◆ **EXTRACTED TEXT**:
===============

Chase group comes up short in women's Tour of Flanders

Lisa Brennauer (Ceratizit-WNT) wins the sprint for second in the Tour of Flanders
Lisa Brennauer (Ceratizit-WNT) wins the sprint for second in the Tour of Flanders (Image credit: Getty Images Sport)

Once again, the Paterberg was the springboard for the race-winning attack in the women's Tour of Flanders, with Annemiek van Vleuten (Movistar Team) putting the rest of the front group that had emerged on the Oude Kwaremont into the red and cresting the climb with an eight-second gap.

On the remaining 13 kilometres to the finish in Oudenaarde, Van Vleuten was chased by a select group of seven riders including Demi Vollering and Anna van der Breggen of Team SD Worx, Cecilie Uttrup Ludwig and Marta Cavalli of FDJ Nouvelle-Aquitaine Futuroscope, Grace Brown (Team BikeExchange), Elisa Longo Borghini (Trek-Segafredo) and Lisa Brennauer (Ceratizit-WNT). However, the group could not close the gap to Van Vleuten and instead lost more time, finishing 25 seconds behind the winner.

Longo Borghini had been told by the team not to participate in the work to pull van Vleuten back: "I had orders not to chase because Lizzie Deignan and Ellen van Dijk were in the group just behind and I was waiting for them to come back. I hoped that with two riders each from FDJ and SD Worx, we would close the gap to Van Vleuten."

Asked if she could have attacked from the chase group, the Italian champion stressed the importance of fair play. "It could have been an option, but only after we would have caught Annemiek. I think it is a matter of fairness not to attack a group that is working together. In the end, I had to try for the sprint. I am not really fast, and fourth place is quite okay."

Vollering and Van der Breggen, on the other hand, were chasing all-out, getting ever more frustrated at the lack of cooperation. Both riders returned from altitude training in the Sierra Nevada shortly before the race and were not at their best, which goes some way to explain why they could not do more.

===============

(Stored entries)
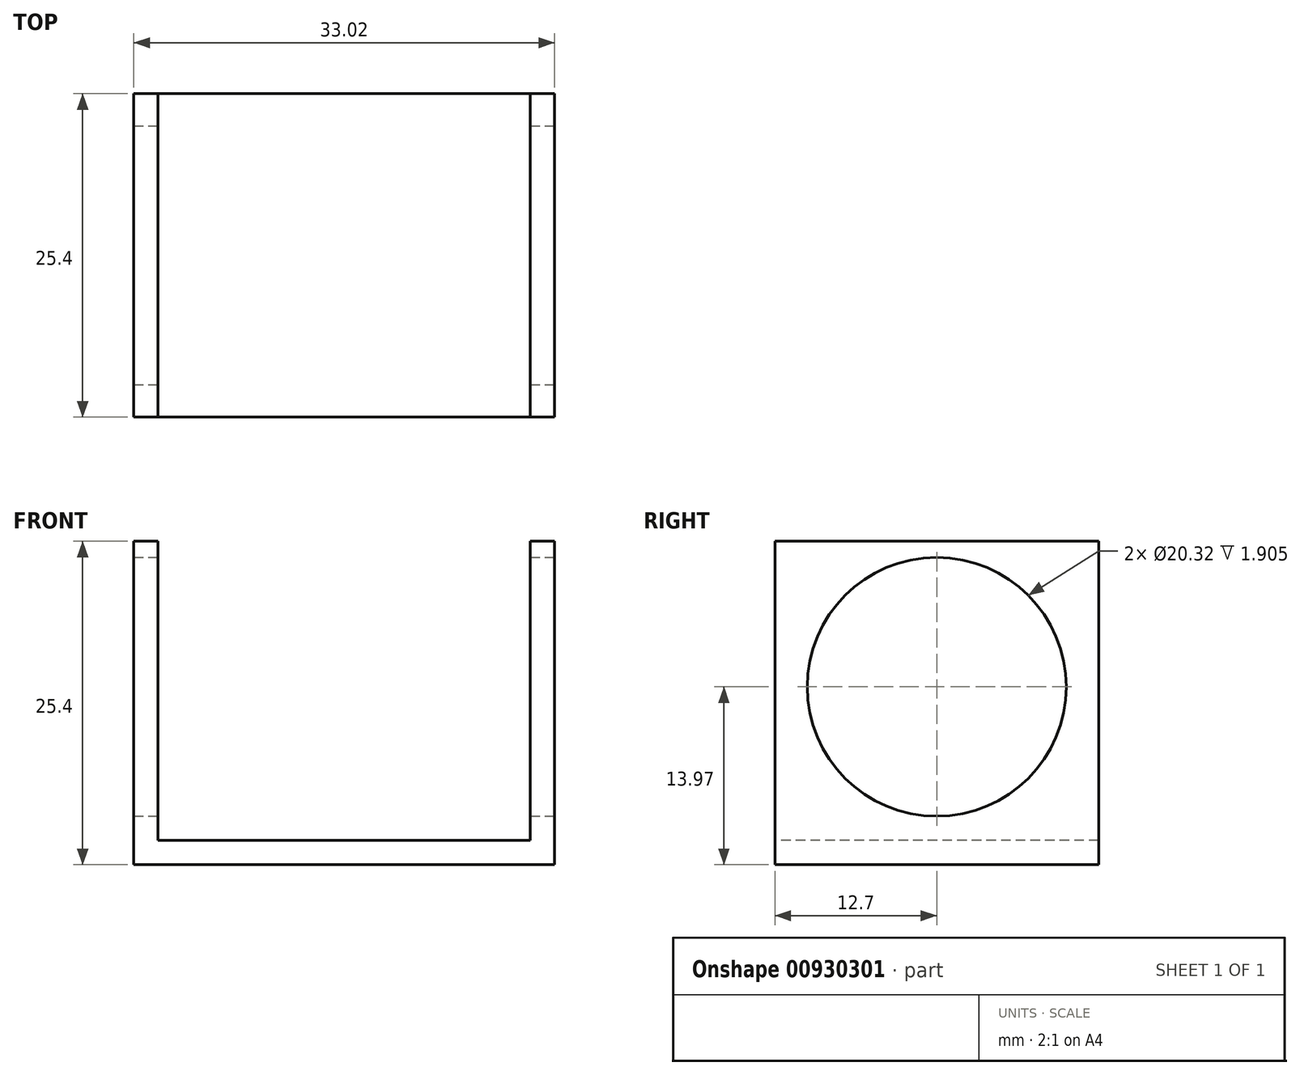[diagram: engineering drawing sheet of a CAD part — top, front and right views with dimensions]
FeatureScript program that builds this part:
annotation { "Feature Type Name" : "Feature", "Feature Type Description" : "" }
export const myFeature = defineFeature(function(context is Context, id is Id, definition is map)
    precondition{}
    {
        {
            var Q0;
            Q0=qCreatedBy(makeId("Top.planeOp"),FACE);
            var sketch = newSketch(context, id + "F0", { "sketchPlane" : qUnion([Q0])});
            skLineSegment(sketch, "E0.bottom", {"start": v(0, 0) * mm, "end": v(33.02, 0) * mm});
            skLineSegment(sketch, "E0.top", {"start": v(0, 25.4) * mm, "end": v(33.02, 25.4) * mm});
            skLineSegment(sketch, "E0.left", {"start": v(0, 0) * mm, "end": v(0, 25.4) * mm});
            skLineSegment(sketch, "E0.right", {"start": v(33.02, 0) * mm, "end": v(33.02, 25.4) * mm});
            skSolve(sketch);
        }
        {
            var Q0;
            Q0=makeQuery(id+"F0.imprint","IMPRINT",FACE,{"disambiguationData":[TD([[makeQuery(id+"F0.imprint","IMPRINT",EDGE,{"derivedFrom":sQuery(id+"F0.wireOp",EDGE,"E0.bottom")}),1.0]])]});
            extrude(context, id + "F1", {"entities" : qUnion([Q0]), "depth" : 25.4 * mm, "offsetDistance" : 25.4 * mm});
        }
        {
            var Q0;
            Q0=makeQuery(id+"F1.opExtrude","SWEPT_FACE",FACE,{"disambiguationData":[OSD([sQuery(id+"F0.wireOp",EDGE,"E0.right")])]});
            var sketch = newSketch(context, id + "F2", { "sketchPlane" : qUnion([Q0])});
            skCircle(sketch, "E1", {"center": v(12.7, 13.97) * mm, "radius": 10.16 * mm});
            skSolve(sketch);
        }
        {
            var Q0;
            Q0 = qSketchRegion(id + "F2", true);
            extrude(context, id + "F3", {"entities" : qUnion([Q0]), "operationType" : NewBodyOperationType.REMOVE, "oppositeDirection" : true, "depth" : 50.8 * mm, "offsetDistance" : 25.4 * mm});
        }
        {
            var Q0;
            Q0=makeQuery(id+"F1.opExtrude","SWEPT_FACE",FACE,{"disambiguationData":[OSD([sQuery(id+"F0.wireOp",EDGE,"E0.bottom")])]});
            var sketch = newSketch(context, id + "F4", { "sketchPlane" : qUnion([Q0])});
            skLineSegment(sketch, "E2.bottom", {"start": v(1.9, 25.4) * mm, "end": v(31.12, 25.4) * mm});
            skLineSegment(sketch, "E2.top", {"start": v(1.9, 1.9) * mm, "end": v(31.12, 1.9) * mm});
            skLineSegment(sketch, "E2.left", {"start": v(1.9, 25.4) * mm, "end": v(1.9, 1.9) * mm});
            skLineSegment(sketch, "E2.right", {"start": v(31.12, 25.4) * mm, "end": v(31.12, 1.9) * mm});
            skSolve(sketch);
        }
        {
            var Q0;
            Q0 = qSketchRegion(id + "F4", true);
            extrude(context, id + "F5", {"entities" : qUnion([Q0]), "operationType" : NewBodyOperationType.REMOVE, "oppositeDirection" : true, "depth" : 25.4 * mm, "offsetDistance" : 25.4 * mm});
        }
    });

===============

◆ **WHAT YOU NEED TO DO**:
• a. Update the Tour of Flanders article from the section starting at "Once again, the" and ending at "an eight-second gap.", replacing "Paterberg" with "Koppenberg".
• b. Please pick out every line in the records that contains the string "opExtrude".

◆ **FULL ANSWERS**:
• a.
Once again, the Koppenberg was the springboard for the race-winning attack in the women's Tour of Flanders, with Annemiek van Vleuten (Movistar Team) putting the rest of the front group that had emerged on the Oude Kwaremont into the red and cresting the climb with an eight-second gap.

• b.
            Q0=makeQuery(id+"F1.opExtrude","SWEPT_FACE",FACE,{"disambiguationData":[OSD([sQuery(id+"F0.wireOp",EDGE,"E0.right")])]});
            Q0=makeQuery(id+"F1.opExtrude","SWEPT_FACE",FACE,{"disambiguationData":[OSD([sQuery(id+"F0.wireOp",EDGE,"E0.bottom")])]});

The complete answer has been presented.